Gerakan pemurnian Islam yang dipelopori Ibn Taimiyah dan kemudian mengilhami gerakan-gerakan pembaruan Islam babak berikutnya, memang dinisbatkan pada ajaran Salaf al-Shalih, yakni ajaran Islam yang dipraktikkan dan dianut di zaman Nabi, Sahabat, Tabi‘in, dan Tabi’ut Tabi‘in hingga abad ke-3 hijriyah, yang dikenal pula dengan gerakan Islam aseli (Harun Naution, 2001: 19). Islam aseli atau murni tersebut belum tercemar oleh praktik-praktik syirk (kemusyrikan), bid‘ah, tahayul, dan khurafat; yang di lingkungan Muhammadiyah dikenal dengan TBC (Tahayul, Bid’ah, dan Churafat). Ibn Taimiyah, sebagaimana Imam Ibn Hanbal dan Madzhab Hanbali, memang sosok yang cukup keras dalam menggelorakan pemurnian Islam tersebut. Hal tersebut karena situasi kehidupan umat Islam kala itu memang tengah berada dalam situasi penuh krisis. Dia berada di tengah zaman ketika Islam yang autentik banyak tercemar oleh berbagai penyimpangan, sehingga gerakan “kembali pada Al-Quran dan As-Sunnah” yang dikumandangkannya memang sangat kontekstual dengan zaman kritis saat itu.

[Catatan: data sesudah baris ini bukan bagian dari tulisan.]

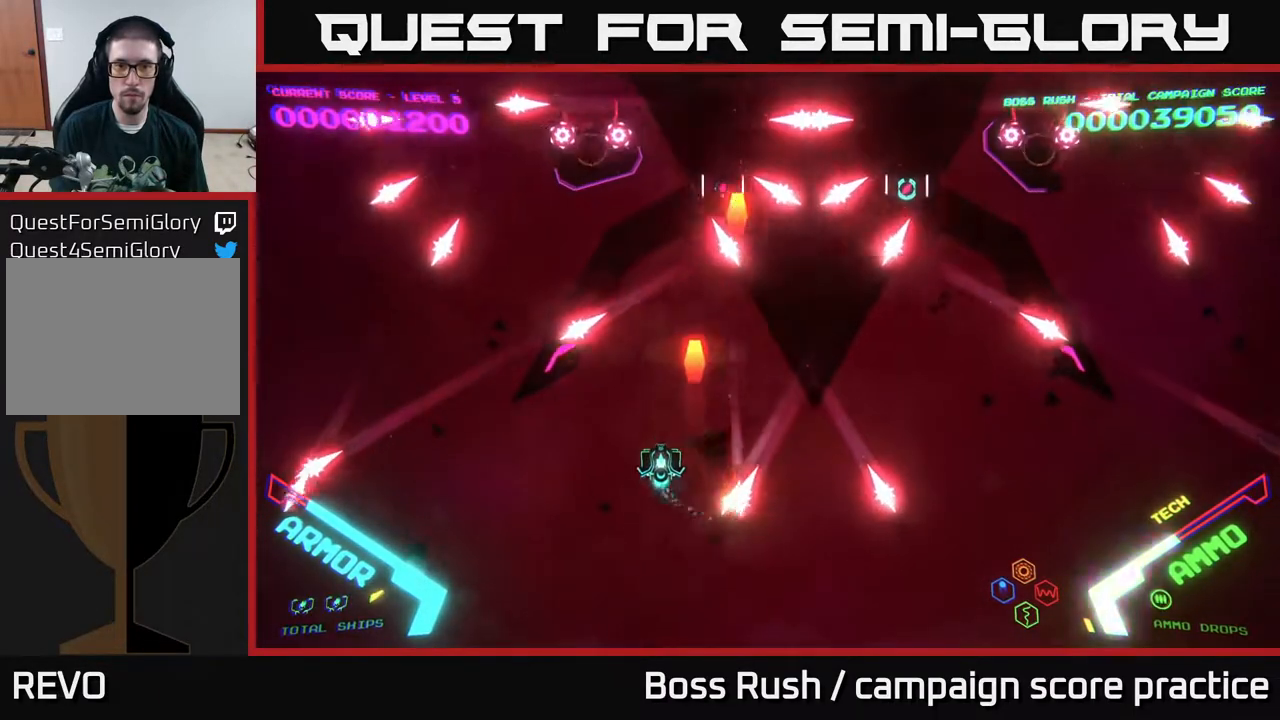
{"buttons": ["X"], "left_stick": "center", "right_stick": "center", "events": [[50, "left_stick", "up-right"], [133, "left_stick", "right"], [283, "left_stick", "down"], [300, "X", "down"], [383, "X", "up"], [467, "left_stick", "center"], [483, "X", "down"]]}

Ketika itu (abad ke-7 dan ke-8 hijriyah), kala Ibn Taimiyah hadir di pentas sejarah umat Islam yang penuh gejolak, umat Islam di Timur (Baghdad) tengah berada dalam penguasaan tentara Mongol, yang sebagian tentaranya banyak yang masuk Islam dan berpengaruh dalam kehidupan penduduk muslim saat itu, tetapi lebih banyak formalitas untuk kepentingan politik.
Lebih jauh lagi, timbul pencampur-adukan praktik-praktik Islam yang berbau TBC, sehingga Islam menjadi agama yang diterlantarkan dan kehilangan kemurniannya sebagaimana zaman Nabi dan generasi Salaf. Pada masa itu pula kaum muslimin tengah berhadapan selain dengan pasukan Mongol, juga ekspansi Kristen dan penjajah Eropa, serta di dalam terjadi perpecahan kekuasaan di tubuh umat Islam sendiri (Qamaruddin Khan, 1971: 34).

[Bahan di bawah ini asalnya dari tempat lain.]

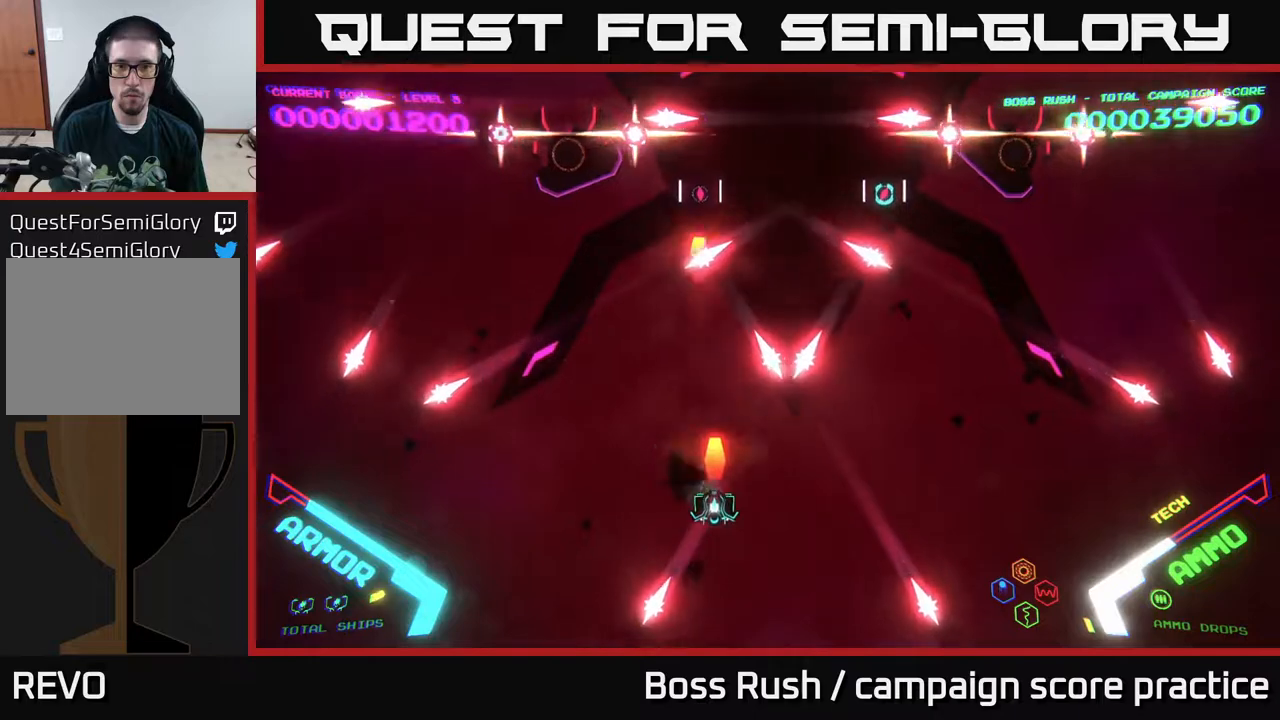
{"buttons": ["X"], "left_stick": "center", "right_stick": "center", "events": [[100, "X", "up"], [133, "left_stick", "down"], [183, "X", "down"], [267, "X", "up"], [350, "left_stick", "center"], [400, "X", "down"]]}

Dinasti Mamluk yang tengah memegang tampuk kekhilafahan Islam tengah dilanda krisis, lebih-lebih setelah kedatangan atau invasi tentara Mongol dan kebangkitan kembali kekuasaan Bizantium untuk melakukan balas dendam melalui Perang Salib guna merebut kembali Palestina dan daerah-daerah sekitarnya yang dulu menjadi wilayah kekuasaannya ketika dulu ditaklukan Islam pada zaman Khalifah Umar bin Khattab. Di era krisis itu pula Ibn Taimiyah beberapa kali terjun ke medan perang membela Islam dan umat Islam, sehingga dia pun bukan sekadar mujtahid tetapi juga mujahid Islam.

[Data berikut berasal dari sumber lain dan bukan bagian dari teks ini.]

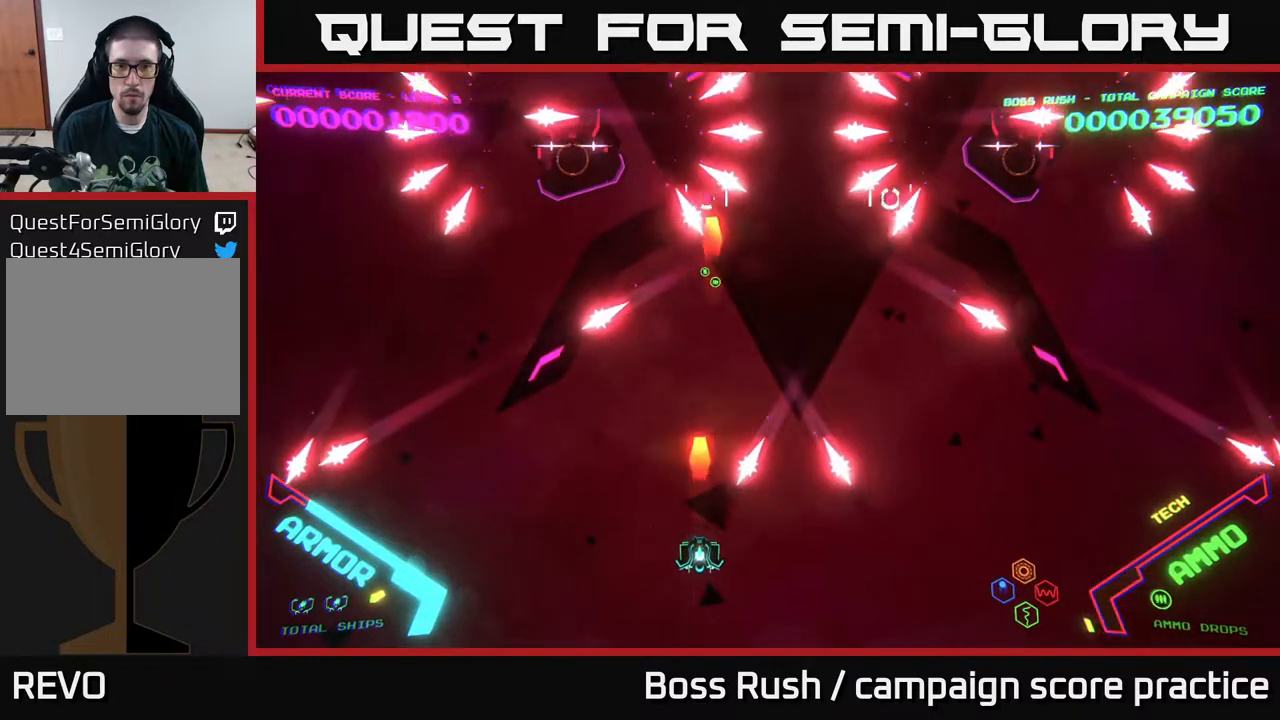
{"buttons": ["X"], "left_stick": "down-right", "right_stick": "center", "events": [[33, "X", "up"], [100, "X", "down"], [183, "left_stick", "down"], [200, "X", "up"], [283, "X", "down"], [383, "left_stick", "center"], [433, "X", "up"], [433, "left_stick", "down-right"], [483, "X", "down"]]}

Ibn Taimiyah, selain menyuarakan kembali pada Islam generasi Salaf, juga memelopori dibukanya pintu ijtihad. Jadi tidak semata-mata kembali ke Islam murni, tetapi juga mengajak tajdid atau pembaruan di tubuh umat Islam kala itu. Dia bukan hanya fuqaha (yuris) yang menonjol, tetapi juga teolog terbesar abad tengah, sehingga dijuluki sebagai “Syeikh al-Islam”. Lebih dari itu, Ibn Taimiyah bahkan dijuluki sebagai “mujadid” atau pembaru ternama di dunia Islam.
Ratusan karya tulisnya luar biasa, baik dalam bentuk makhthuthat (manuskrip) maupun risalah atau buku, juga syair, sehingga merupakan pemikir dan tokoh paling menonjol dalam sejarah pemikiran Islam klasik. Adz-Dzhaby seperti dikutip Ali Sami An-Nasyyar (1995: vi-vii) melukiskan Ibn Taimiyah sebagai figur pembaca yang berhasil, mahir dalam ilmu hadis dan fiqh pada usia relatif muda, ahli tafsir, ushul fiqh, dan seluruh ilmu keislaman secara global, kecuali ilmu qiraat. Dia juga menguasai filsafat sehingga mampu membongkar kelemahan filsafat, juga menguasai secara sempurna masalah lughah, nahwu, dan sharaf. Dialah sosok mujtahid muthlaq yang besar.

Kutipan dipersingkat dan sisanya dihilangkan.